The Washington PostDemocracy Dies in Darkness

Paris is so smoggy that the city will pay for your bus fare

December 8, 2016 at 12:17 p.m. EST
People cross the Champs-Élysées as Paris suffers a pollution spike. (Michel Euler/AP)

PARIS — As the fabled City of Light faces its highest pollution levels in more than a decade, authorities have banned half of its drivers from city streets and made public transportation free to accommodate the overflow.

Experts say the unusually smoggy skies are a function of emissions from power plants, traffic and heating — particularly wood fires — kept closer to ground level by low winds and high pressure.

On Thursday, only cars with even-number license plates were allowed to drive, in an effort to limit traffic emissions. On Wednesday, only those with odd-number license plates were allowed. Public transportation has been free since Tuesday. It is the fourth time in 20 years that Paris has had to impose this sort of traffic ban in response to dangerous pollution levels. The free public transport is costing the city an estimated $4.3 million a day, according to the Local news outlet.

Anne Hidalgo, Paris’s Socialist mayor, has wasted no time in using the situation to underscore her long campaign against car emissions as a threat to public health.

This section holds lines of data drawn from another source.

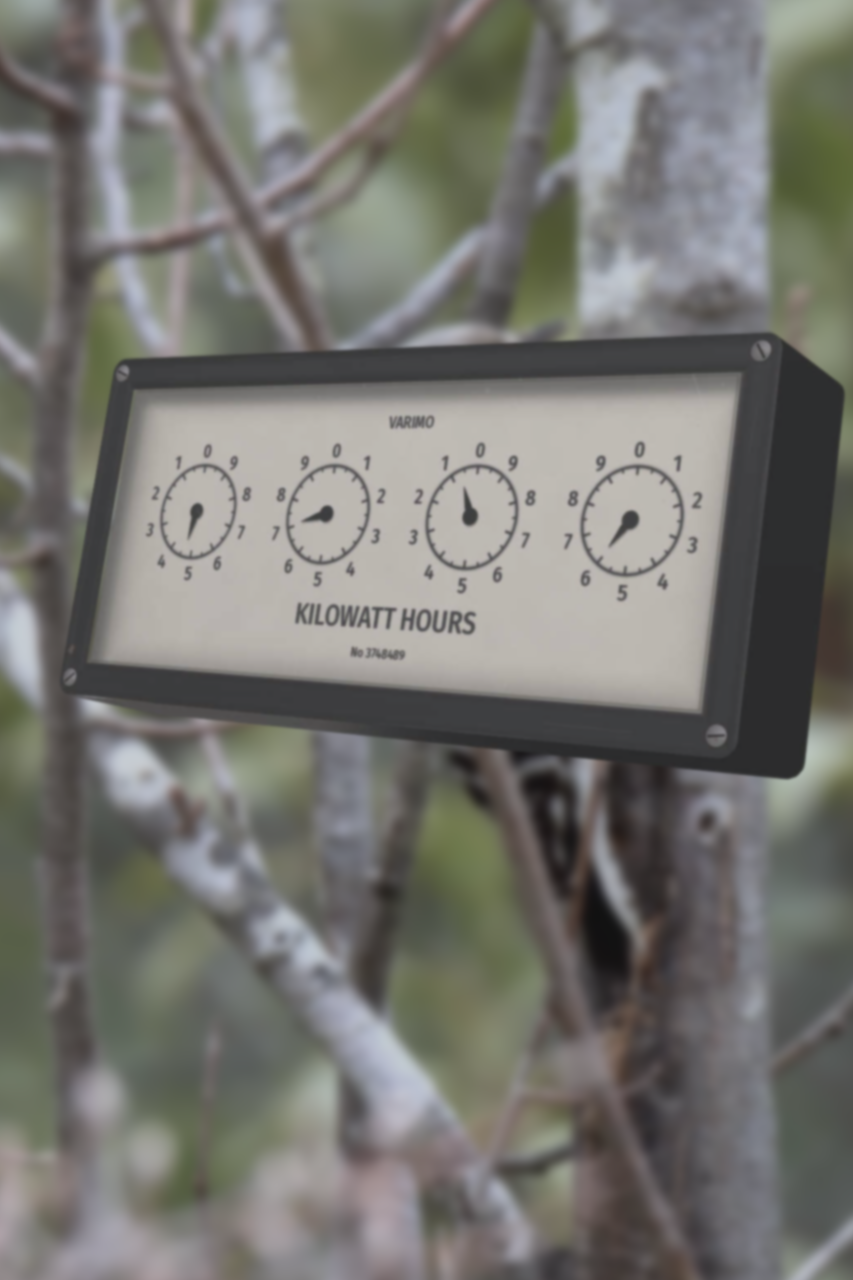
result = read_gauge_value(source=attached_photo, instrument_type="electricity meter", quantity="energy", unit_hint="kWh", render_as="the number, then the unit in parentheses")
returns 4706 (kWh)
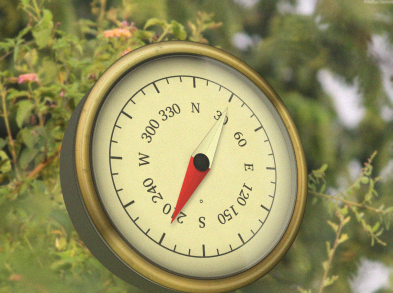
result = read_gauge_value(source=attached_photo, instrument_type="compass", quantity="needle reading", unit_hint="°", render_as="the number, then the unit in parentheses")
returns 210 (°)
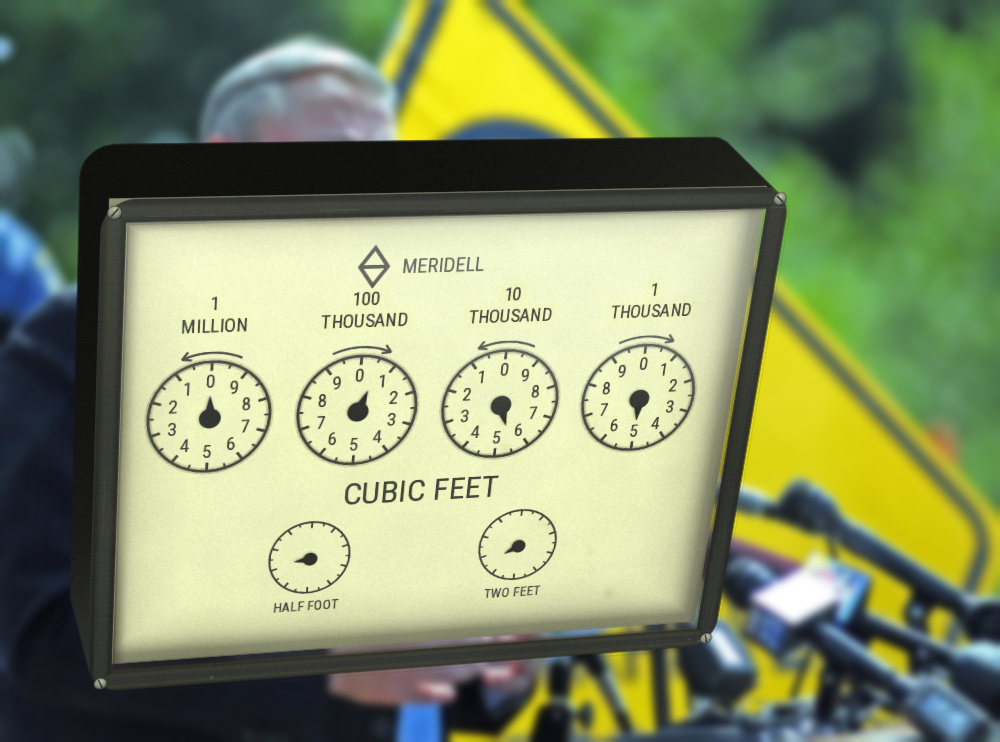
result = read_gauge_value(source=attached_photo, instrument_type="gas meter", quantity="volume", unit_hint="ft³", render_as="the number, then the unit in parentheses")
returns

On Tuesday, she tweeted a picture of the Eiffel Tower, barely distinguishable beneath a widespread haze.

“Paris today. The proof that we need to reduce the presence of cars in the city,” she wrote.

Last week, Hidalgo reaffirmed her pledge to ban diesel vehicles from the French capital by 2025, in conjunction with other capital cities such as Athens, Madrid and Mexico City.

“Every year, 2,500 people die in Paris because of air pollution,” she said. “We cannot remain inactive in this situation.”

This is not the first time Paris has imposed such measures in response to high pollution levels, with similar traffic bans in 2015, 2014 and 1997.

Many drivers, though, have paid no attention to the traffic bans, and police issued approximately 1,700 fines on Tuesday, the Local reported.